Uintanius Temporal range: Wasatchian–Wasatchian PreꞒ Ꞓ O S D C P T J K Pg N

Scientific classification
- Kingdom: Animalia
- Phylum: Chordata
- Class: Mammalia
- Order: Primates
- Suborder: Haplorhini
- Family: †Omomyidae
- Genus: †Uintanius Matthew, 1915
- Species: U. ameghini (Wortman, 1904); U. rutherfurdi (Robinson, 1966); U. szalayi (Beard, 1987);
- Synonyms: Jemezius szalayi Huerfanius rutherfurdi

= Uintanius =

Extinct genus of omomyine primate

Uintanius is a genus of omomyine primate known from Eocene North America.

== Description ==
Uintanius has been compared to Omomys in dentition, with both genera bearing low crowned molars (a trait nearly exclusive to them among the omomyines).

== Classification ==
The positioning of Uintanius on the omomyid family tree has been contested, with some phylogenies placing the genus with the anaptomorphines, while others return it as a basal omomyine. The unique morphology of Uintanius has caused it to be grouped in the tribe Uintaniini alongside Altanius, though the nature of Altanius as an incartae sedis may bring that classification into question. Another genus of uintaniin, Jemezius, has been synonymized with Uintanius.

◆ ◆ ◆ ◆ ◆

Questions on the material:
(a) Why does the Uintanius text say Uintanius has been compared to Omomys? Answer in one to three sentences.
(b) Using the Uintanius text, answer each question briefly:
(i) In what epoch and on what continent is Uintanius known?
(ii) Which genus has been synonymized with Uintanius?
(iii) Who named the genus, and in what year?
(c) From the Uintanius text, return the passage starting at "Extinct genus of" and ending at "synonymized with Uintanius.", copied word for word.

Saved data entries:
◆ ◆ ◆ ◆ ◆

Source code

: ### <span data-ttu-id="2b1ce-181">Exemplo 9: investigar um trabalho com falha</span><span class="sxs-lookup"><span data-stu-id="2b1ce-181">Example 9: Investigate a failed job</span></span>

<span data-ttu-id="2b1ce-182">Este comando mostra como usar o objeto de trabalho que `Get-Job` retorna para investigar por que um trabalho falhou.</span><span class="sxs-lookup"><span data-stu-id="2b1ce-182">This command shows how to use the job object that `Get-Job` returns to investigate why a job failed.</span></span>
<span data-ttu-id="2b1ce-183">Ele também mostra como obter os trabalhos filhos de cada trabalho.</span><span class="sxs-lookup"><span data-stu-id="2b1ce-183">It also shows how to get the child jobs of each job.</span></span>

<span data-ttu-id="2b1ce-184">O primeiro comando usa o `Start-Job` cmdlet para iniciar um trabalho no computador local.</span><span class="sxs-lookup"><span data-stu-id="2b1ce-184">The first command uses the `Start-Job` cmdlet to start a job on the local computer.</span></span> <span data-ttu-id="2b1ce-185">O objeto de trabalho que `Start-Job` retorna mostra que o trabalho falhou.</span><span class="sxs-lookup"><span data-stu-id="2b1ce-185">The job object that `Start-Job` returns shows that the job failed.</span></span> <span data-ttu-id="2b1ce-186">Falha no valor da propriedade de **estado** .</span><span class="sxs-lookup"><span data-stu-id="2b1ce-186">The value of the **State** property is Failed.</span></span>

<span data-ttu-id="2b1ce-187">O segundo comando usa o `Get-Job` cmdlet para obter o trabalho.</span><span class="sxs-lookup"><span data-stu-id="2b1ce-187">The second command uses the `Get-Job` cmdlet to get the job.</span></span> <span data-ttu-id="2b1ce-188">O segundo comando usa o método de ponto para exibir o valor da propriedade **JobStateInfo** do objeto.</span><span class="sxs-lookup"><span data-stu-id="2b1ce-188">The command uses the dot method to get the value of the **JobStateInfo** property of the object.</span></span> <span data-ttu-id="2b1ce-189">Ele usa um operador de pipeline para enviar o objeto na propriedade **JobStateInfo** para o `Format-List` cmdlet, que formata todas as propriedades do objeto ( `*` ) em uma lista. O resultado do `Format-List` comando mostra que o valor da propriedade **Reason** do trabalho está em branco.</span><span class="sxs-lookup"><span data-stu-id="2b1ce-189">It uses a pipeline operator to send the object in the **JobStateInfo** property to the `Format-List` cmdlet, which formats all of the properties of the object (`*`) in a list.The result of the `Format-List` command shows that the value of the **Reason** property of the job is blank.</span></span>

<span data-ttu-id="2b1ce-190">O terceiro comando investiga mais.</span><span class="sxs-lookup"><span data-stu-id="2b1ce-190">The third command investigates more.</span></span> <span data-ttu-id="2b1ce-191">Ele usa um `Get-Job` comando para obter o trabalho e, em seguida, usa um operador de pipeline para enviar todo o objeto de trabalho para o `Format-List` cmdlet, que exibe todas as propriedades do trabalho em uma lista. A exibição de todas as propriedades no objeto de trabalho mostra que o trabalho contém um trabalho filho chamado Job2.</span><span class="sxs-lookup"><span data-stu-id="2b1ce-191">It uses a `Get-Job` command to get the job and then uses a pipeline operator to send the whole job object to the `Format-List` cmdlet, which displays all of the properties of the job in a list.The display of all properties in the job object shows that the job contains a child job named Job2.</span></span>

◆ ◆ ◆ ◆ ◆

Answers by item number:
(a) Uintanius has been compared to Omomys because of their teeth: both genera have low-crowned molars, a trait almost exclusive to these two among the omomyines.

(b)
(i) The Eocene, in North America.
(ii) Jemezius.
(iii) Matthew, in 1915.

(c)
Extinct genus of omomyine primate

Uintanius is a genus of omomyine primate known from Eocene North America.

== Description ==
Uintanius has been compared to Omomys in dentition, with both genera bearing low crowned molars (a trait nearly exclusive to them among the omomyines).

== Classification ==
The positioning of Uintanius on the omomyid family tree has been contested, with some phylogenies placing the genus with the anaptomorphines, while others return it as a basal omomyine. The unique morphology of Uintanius has caused it to be grouped in the tribe Uintaniini alongside Altanius, though the nature of Altanius as an incartae sedis may bring that classification into question. Another genus of uintaniin, Jemezius, has been synonymized with Uintanius.